Google remains the declared default. Real routing for specific intents tilts to Apple UX once satisfaction is high.
Getting access to a data API from Google wont really help here. But, Apple’s leverage will grow, even if Google’s headline share hardly moves.
Subtle. Calculated. Kinda boring really.
In this world of ‘move fast and break things’, potentially not a good option.
Let’s see.
Microsoft and the big labs convert access into visible quality
Bing answer quality improves on a basket of popular intents, helped by those sweet, sweet index snapshots and query signals. Plus Copilot placement on more screens. Better than Clippy showing up, I guess.

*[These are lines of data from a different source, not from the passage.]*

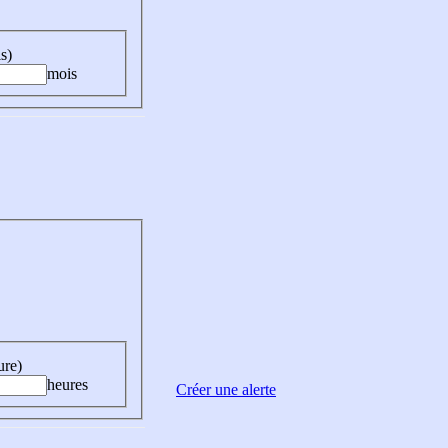
s)
mois
ure)
heures
Créer une alerte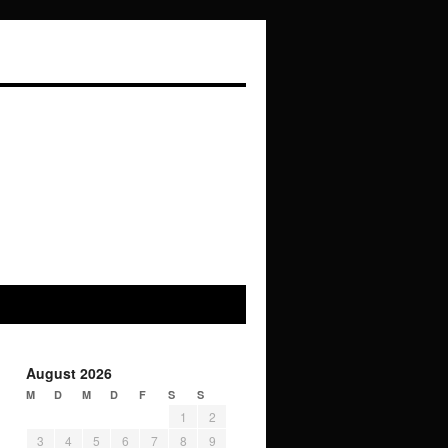
August 2026
M
D
M
D
F
S
S
1
2
3
4
5
6
7
8
9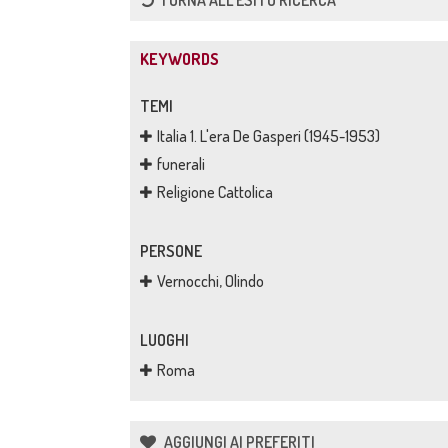
TORNA ALL'ESITO RICERCA
KEYWORDS
TEMI
Italia 1. L'era De Gasperi (1945-1953)
funerali
Religione Cattolica
PERSONE
Vernocchi, Olindo
LUOGHI
Roma
AGGIUNGI AI PREFERITI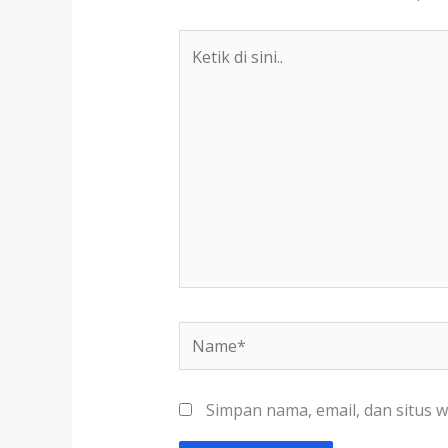
Ketik
di
sini..
Name*
Simpan nama, email, dan situs 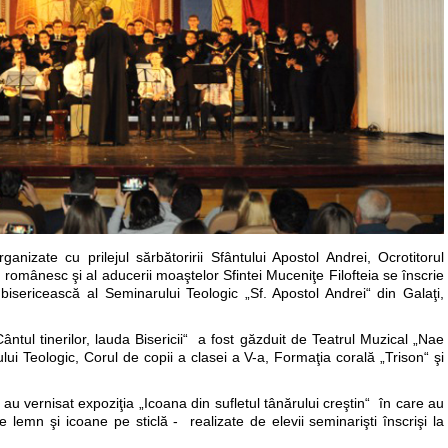
ganizate cu prilejul sărbătoririi Sfântului Apostol Andrei, Ocrotitorul
am românesc şi al aducerii moaştelor Sfintei Muceniţe Filofteia se înscrie
bisericească al Seminarului Teologic „Sf. Apostol Andrei“ din Galaţi,
ntul tinerilor, lauda Bisericii“ a fost găzduit de Teatrul Muzical „Nae
ui Teologic, Corul de copii a clasei a V-a, Formaţia corală „Trison“ şi
ii au vernisat expoziţia „Icoana din sufletul tânărului creştin“ în care au
 lemn şi icoane pe sticlă - realizate de elevii seminarişti înscrişi la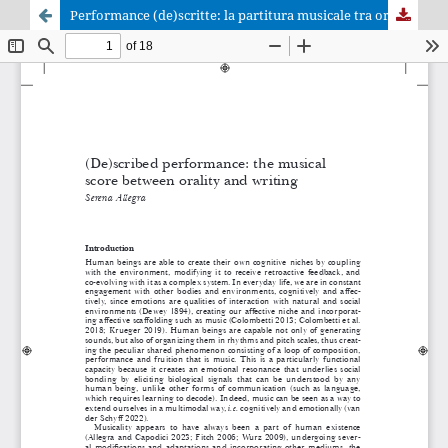
Performance (de)scritte: la partitura musicale tra oralità e scrittura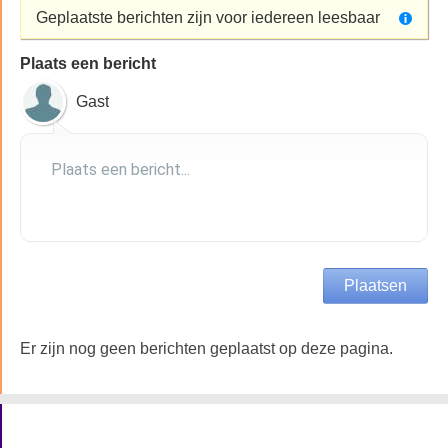
Geplaatste berichten zijn voor iedereen leesbaar
Plaats een bericht
Gast
Er zijn nog geen berichten geplaatst op deze pagina.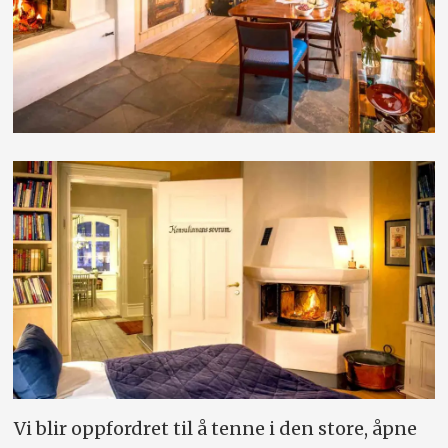
Vi blir oppfordret til å tenne i den store, åpne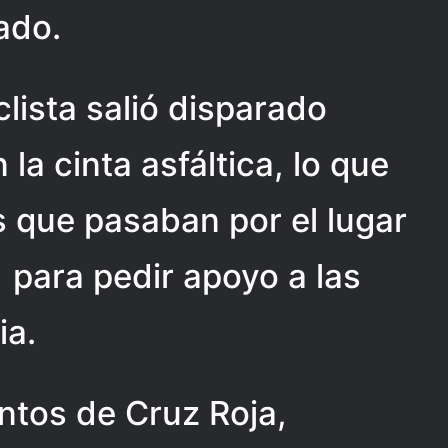
ado.
clista salió disparado
a cinta asfáltica, lo que
 que pasaban por el lugar
 para pedir apoyo a las
ia.
entos de Cruz Roja,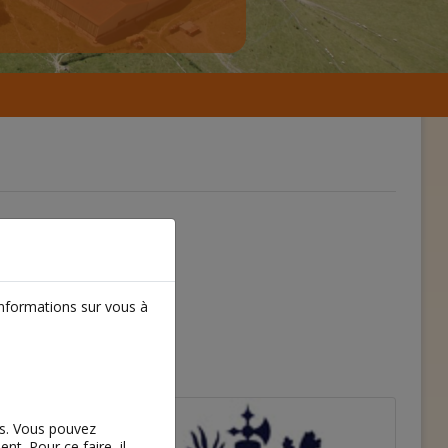
informations sur vous à
es. Vous pouvez
t. Pour ce faire, il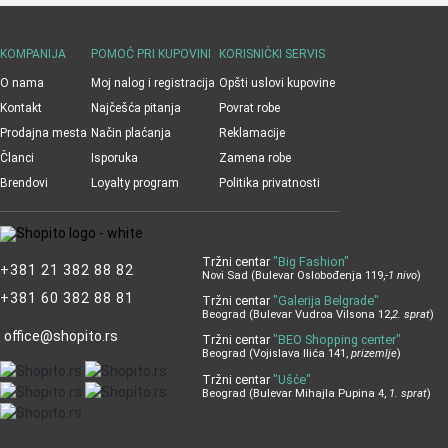
KOMPANIJA
POMOĆ PRI KUPOVINI
KORISNIČKI SERVIS
O nama
Moj nalog i registracija
Opšti uslovi kupovine
Kontakt
Najčešća pitanja
Povrat robe
Prodajna mesta
Način plaćanja
Reklamacije
Članci
Isporuka
Zamena robe
Brendovi
Loyalty program
Politika privatnosti
Tržni centar
"Big Fashion"
+381 21 382 88 82
Novi Sad (Bulevar Oslobođenja 119,
-1 nivo
)
+381 60 382 88 81
Tržni centar
"Galerija Belgrade"
Beograd (Bulevar Vudroa Vilsona 12,
2. sprat
)
office@shopito.rs
Tržni centar
"BEO Shopping center"
Beograd (Vojislava Ilića 141,
prizemlje
)
Tržni centar
"Ušće"
Beograd (Bulevar Mihajla Pupina 4,
1. sprat
)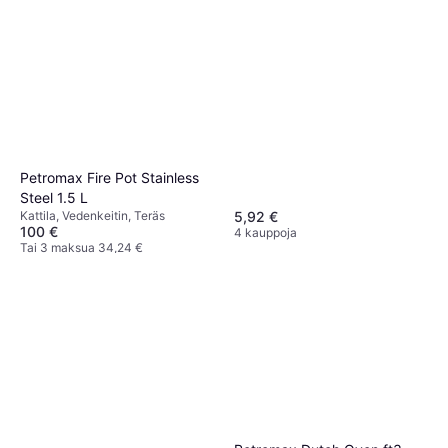
Petromax Fire Pot Stainless
Steel 1.5 L
5,92 €
Kattila, Vedenkeitin, Teräs
100 €
4 kauppoja
Tai 3 maksua 34,24 €
3 kauppoja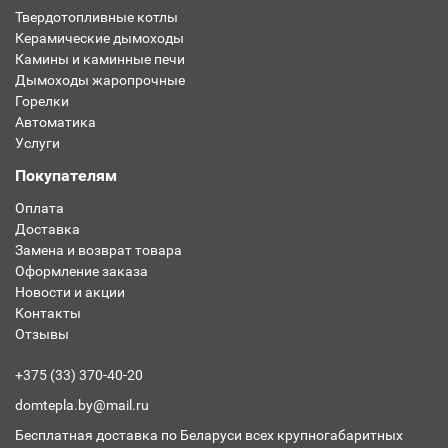
Твердотопливные котлы
Керамические дымоходы
Камины и каминные печи
Дымоходы жаропрочные
Горелки
Автоматика
Услуги
Покупателям
Оплата
Доставка
Замена и возврат товара
Оформление заказа
Новости и акции
Контакты
Отзывы
+375 (33) 370-40-20
domtepla.by@mail.ru
Бесплатная доставка по Беларуси всех крупногабаритных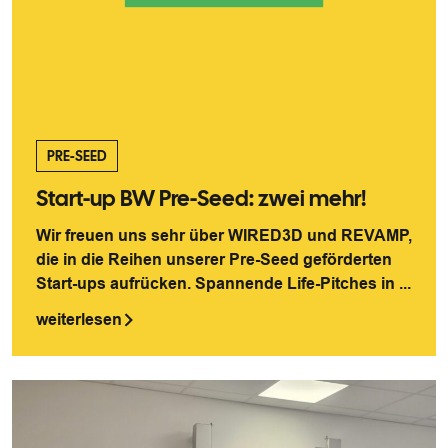
PRE-SEED
Start-up BW Pre-Seed: zwei mehr!
Wir freuen uns sehr über WIRED3D und REVAMP,
die in die Reihen unserer Pre-Seed geförderten
Start-ups aufrücken. Spannende Life-Pitches in ...
weiterlesen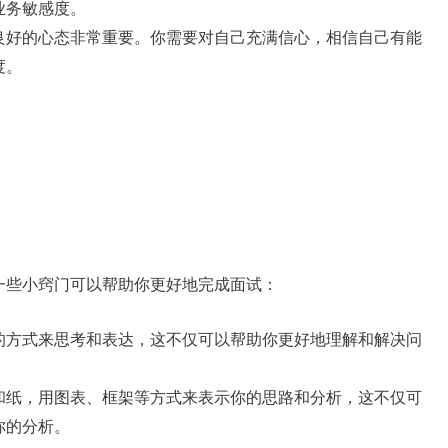
业务敏感度。
良好的心态非常重要。你需要对自己充满信心，相信自己有能
度。
一些小窍门可以帮助你更好地完成面试：
的方式来思考和表达，这不仅可以帮助你更好地理解和解决问
和纸，用图表、框架等方式来表示你的思路和分析，这不仅可
你的分析。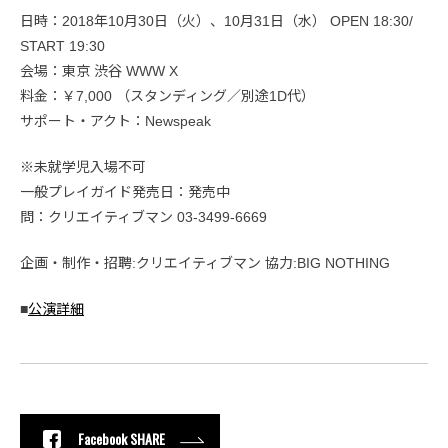
日時：2018年10月30日（火）、10月31日（水） OPEN 18:30/
START 19:30
会場：東京 渋谷 WWW X
料金：￥7,000 （スタンディング／別途1D代）
サポート・アクト：Newspeak
※未就学児入場不可
一般プレイガイド発売日：発売中
問：クリエイティブマン 03-3499-6669
企画・制作・招聘:クリエイティブマン 協力:BIG NOTHING
■
公演詳細
Facebook SHARE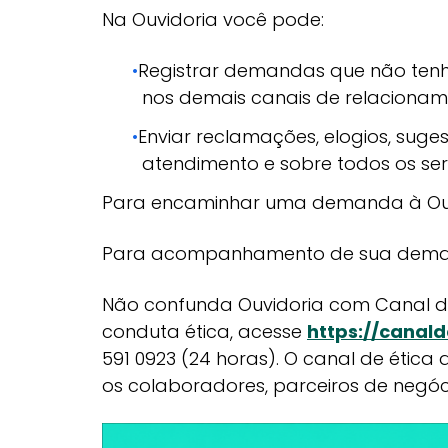
Na Ouvidoria você pode:
Registrar demandas que não tenh
nos demais canais de relacionam
Enviar reclamações, elogios, sug
atendimento e sobre todos os se
Para encaminhar uma demanda à Ou
Para acompanhamento de sua deman
Não confunda Ouvidoria com Canal de
conduta ética, acesse
https://canal
591 0923 (24 horas). O canal de étic
os colaboradores, parceiros de negócio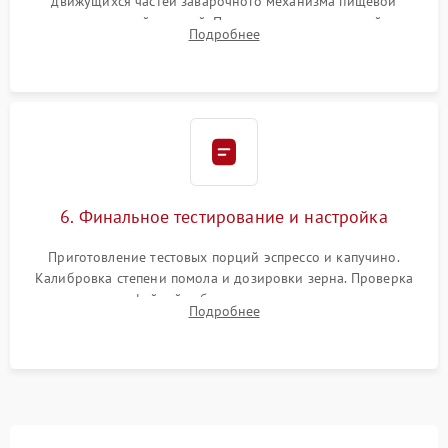
движущихся частей заварочного механизма пищевой
силиконовой смазкой. Проведение программной
Подробнее
декальцинации и очистки системы от кофейных масел.
Надежная фиксация всех соединений.
6. Финальное тестирование и настройка
Приготовление тестовых порций эспрессо и капучино.
Калибровка степени помола и дозировки зерна. Проверка
плотности кофейной таблетки, температуры напитка и
Подробнее
качества молочной пены. Контроль отсутствия посторонних
шумов и протечек.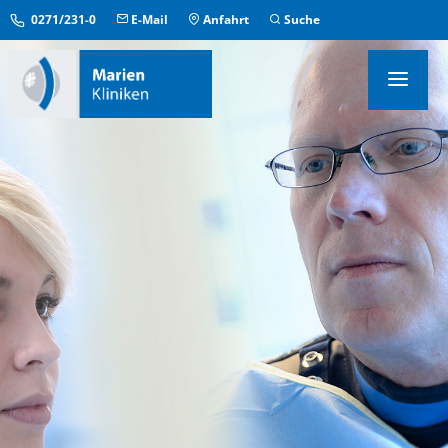
0271/231-0
E-Mail
Anfahrt
Suche
KLINIKEN & INSTITUTE
MEDIZINISCHE ZENTREN
ÜBERGREIFENDE EINRICHTUNGEN
PFLEGE & AUFENTHALT
KONTAKT & SERVICE
IM NOTFALL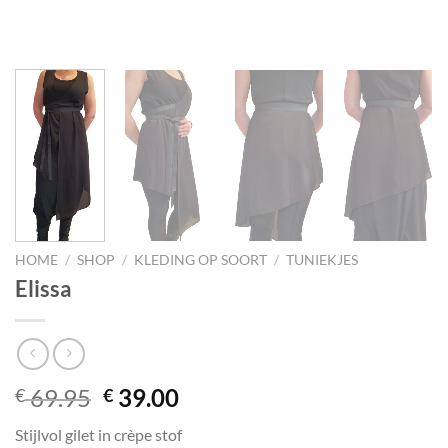
HOME
/
SHOP
/
KLEDING OP SOORT
/
TUNIEKJES
Elissa
Oorspronkelijke prijs was: € 69.
Huidige prijs is: € 39.00.
69.95
39.00
€
€
Stijlvol gilet in crèpe stof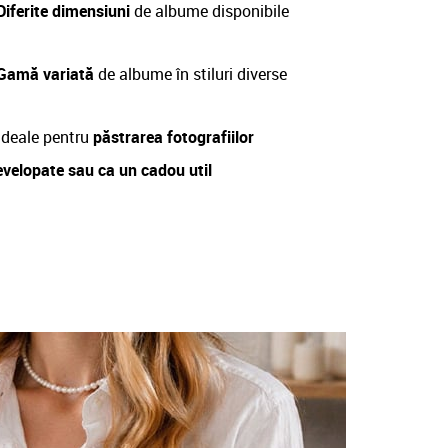
Diferite dimensiuni
de albume disponibile
 Gamă variată
de albume în stiluri diverse
deale pentru
păstrarea fotografiilor
evelopate sau ca un cadou util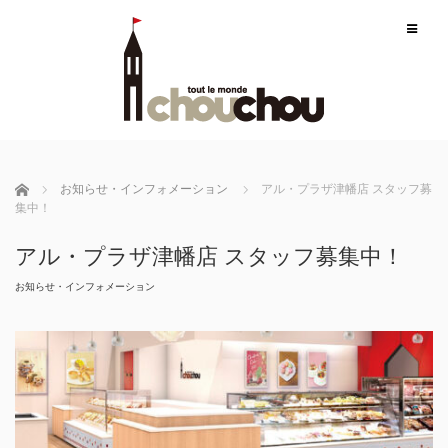
m
ホーム
お知らせ・インフォメーション
アル・プラザ津幡店 スタッフ募
集中！
アル・プラザ津幡店 スタッフ募集中！
お知らせ・インフォメーション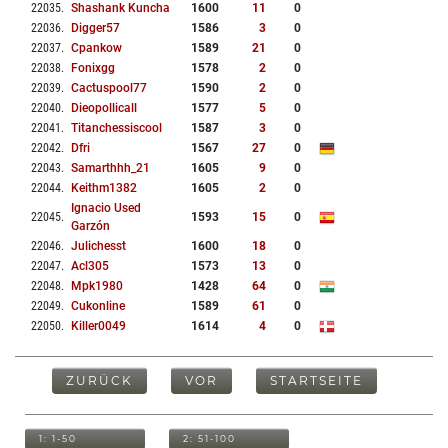
22035
.
Shashank Kuncha
1600
11
0
22036
.
Digger57
1586
3
0
22037
.
Cpankow
1589
21
0
22038
.
Fonixgg
1578
2
0
22039
.
Cactuspool77
1590
2
0
22040
.
Dieopollicall
1577
5
0
22041
.
Titanchessiscool
1587
3
0
22042
.
Dfri
1567
27
0
22043
.
Samarthhh_21
1605
9
0
22044
.
Keithm1382
1605
2
0
Ignacio Used
22045
.
1593
15
0
Garzón
22046
.
Julichesst
1600
18
0
22047
.
Acl305
1573
13
0
22048
.
Mpk1980
1428
64
0
22049
.
Cukonline
1589
61
0
22050
.
Killer0049
1614
4
0
ZURÜCK
VOR
STARTSEITE
1: 1-50
2: 51-100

An AI answer engine proves the publisher purse
Perplexity’s Comet Plus tests whether a high share of subscription revenue can stabilise supply of content. If terms spread to other browser competitors and others match, publisher hostility cools. If not, expect a lot of licensing fights, especially in Europe. Just ask Anthropic what this is like.
Google rewrites contracts and deepens assistant placement
Contract rewrites meet non‑exclusive requirements, with more one‑year terms. Assistant features inside Android and Chrome keep usage inside Google surfaces while staying compliant.
Basically, they play within the rules.
Where I land
Props to Judge Amit Mehta.
If you open distribution, share some data, and bind the rules to the next interface, then product and preference can do the rest.
I still think the next default sits inside an assistant, not a browser.
Apple is building one. Microsoft is spreading one across screens. OpenAI turned chat into search. Perplexity wants to own the window and pay the suppliers. Dia will create a chat living inside a work browser that already knows your permissions and projects. Each have their own flare of an unfair head start.
Google lost on the law and kept most of the levers. The door is finally open. Whether anyone walks through now depends on partners and a public willing to try something that is not the blue box they grew up with.
I think the world’s going to change.
I still can’t pick a winner, but I live for the drama.